Die Zeit schien langsam zu vergehen und er versuchte zu rekonstruieren, wie genau er hier im Dreck gelandet war. Schleichend kamen ihm die Erinnerungen ins Gedächtnis.

Er rappelte sich auf, während sein Körper mit Schmerzen dröhnte. Er bemühte sich sein Gleichgewicht zu behalten und schaffte es so langsam in eine knieende Position. Ian sah sich um, sah das Ausmaß der Schlacht: Verkohlter Boden, Schlaglöcher, leblose Körper die den Boden besäten war alles, was übriggeblieben war. Der Gestank von Schwefel, Kohlenstoff und Blut lag in der Luft und ließen einem die Galle nach oben steigen.

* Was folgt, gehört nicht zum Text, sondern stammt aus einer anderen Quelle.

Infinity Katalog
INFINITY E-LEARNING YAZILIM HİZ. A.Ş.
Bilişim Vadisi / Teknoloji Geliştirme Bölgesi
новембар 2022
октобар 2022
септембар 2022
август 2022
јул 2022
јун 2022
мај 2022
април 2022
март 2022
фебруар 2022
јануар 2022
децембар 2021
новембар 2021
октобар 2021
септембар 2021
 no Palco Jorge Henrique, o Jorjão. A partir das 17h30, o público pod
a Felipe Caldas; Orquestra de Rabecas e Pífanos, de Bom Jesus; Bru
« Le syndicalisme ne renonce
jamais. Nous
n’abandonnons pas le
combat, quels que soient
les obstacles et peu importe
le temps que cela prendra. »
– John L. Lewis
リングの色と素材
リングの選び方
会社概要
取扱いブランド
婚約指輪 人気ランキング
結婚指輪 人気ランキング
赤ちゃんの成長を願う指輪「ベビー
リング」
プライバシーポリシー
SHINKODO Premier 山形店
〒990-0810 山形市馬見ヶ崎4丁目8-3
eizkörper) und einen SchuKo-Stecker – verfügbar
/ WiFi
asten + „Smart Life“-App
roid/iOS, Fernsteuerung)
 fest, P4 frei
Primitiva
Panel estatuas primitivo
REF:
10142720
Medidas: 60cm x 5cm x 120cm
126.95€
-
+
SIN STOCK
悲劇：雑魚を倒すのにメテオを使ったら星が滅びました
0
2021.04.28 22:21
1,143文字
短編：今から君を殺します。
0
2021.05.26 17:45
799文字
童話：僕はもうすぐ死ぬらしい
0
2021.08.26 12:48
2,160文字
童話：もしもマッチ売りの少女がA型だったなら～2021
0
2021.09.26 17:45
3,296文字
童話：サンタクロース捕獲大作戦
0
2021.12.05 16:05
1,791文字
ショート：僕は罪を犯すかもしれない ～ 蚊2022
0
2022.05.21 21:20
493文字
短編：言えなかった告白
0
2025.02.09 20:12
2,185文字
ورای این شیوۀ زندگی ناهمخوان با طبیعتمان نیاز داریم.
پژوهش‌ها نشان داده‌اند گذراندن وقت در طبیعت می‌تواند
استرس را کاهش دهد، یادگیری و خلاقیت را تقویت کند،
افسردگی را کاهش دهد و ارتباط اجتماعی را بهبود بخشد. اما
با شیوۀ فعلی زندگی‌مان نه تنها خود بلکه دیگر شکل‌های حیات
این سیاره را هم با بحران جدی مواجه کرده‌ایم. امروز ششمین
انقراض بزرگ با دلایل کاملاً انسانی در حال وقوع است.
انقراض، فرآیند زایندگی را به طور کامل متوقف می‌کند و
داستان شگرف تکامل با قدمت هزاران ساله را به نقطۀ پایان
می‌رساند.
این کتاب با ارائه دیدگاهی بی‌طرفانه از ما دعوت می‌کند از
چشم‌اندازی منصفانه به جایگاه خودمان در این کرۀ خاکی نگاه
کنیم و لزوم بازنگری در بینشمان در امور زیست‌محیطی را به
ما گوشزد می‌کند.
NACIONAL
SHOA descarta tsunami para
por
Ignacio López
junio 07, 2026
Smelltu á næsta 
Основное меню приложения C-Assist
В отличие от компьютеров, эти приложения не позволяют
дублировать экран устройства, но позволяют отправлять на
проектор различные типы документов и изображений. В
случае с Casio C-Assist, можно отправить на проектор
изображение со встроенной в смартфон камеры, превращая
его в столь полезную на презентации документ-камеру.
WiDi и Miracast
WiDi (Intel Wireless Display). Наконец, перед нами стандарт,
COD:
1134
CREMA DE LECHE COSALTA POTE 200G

Selbst nach jahrelanger Erfahrung auf dem Kriegsfeld, war der Argentinier nicht dagegen immun. Egal wie viele Schlachten er überlebte - jede hinterließ ein Echo und manche Bilder bekam man nicht mehr aus dem Kopf. Ein Leben nicht.

Wie er feststellte, war auch Ian dieses Mal nicht verschont geblieben. Seinen Helm hatte er verloren und der Rest seiner Ausrüstung war entweder schmutzig oder beschädigt. Sein Schienbein war blutig geschlagen, die Hose zerrissen und zerfetzt. Schrammen und Kratzer am ganzen Körper, die - kombiniert mit der Erde und dem Dreck - ungesund rot aussahen. Der Grund unter ihm, hatte sich dank des Nieselregens in blutigen Schlamm verwandelt. Unter einem neuen Versuch, begann sich der Argentinier vollständig aufzurichten, nur um vor Schmerzen innezuhalten. Klebrige Hände fanden den Weg an seinem Oberkörper entlang und begann vorsichtig ihn abzutasten, nur um festzustellen, dass - wie vermutet - ein paar Rippen Schaden genommen hatten.

Trotz seiner Blessuren, zwang er sich zum Aufstehen und wagte den ersten Schritt. Es war ein wenig holprig, aber er musste zusehen, dass er schnellst möglich von diesem Schlachtfeld herunter kam.

Ein Griff an seinen Gürtel verriet ihn, dass sein Almirez verschwunden war. Vermutlich hatte er ihn beim Absturz verloren. Gücklicherweise, hatte er noch beide sein Handmesser und eine Präzisionspistole. Auch wenn er sich in einem Gefecht behaupten könnte, hatte er keine Deckung und er musste sich im feindlichem Gebiet vor weiteren Patrouillen in Acht nehmen. Er blickte sich um und entdeckte einige Meter entfernt einen Waldrand. Der war sein bester Anhaltspunkt, wenn er sich vor Spähern, Drohnen und Fliegern versteckt halten wollte.

Es ging nur langsam und zäh voran, denn sein Schienbein und die Rippen machten deutlich mehr Probleme, als Ian angenommen hatte. Versunken in seinen Schmerz, bemerkte er nicht, dass sich Gefahr näherte. Ein Spähtrupp kam auf ihn zu.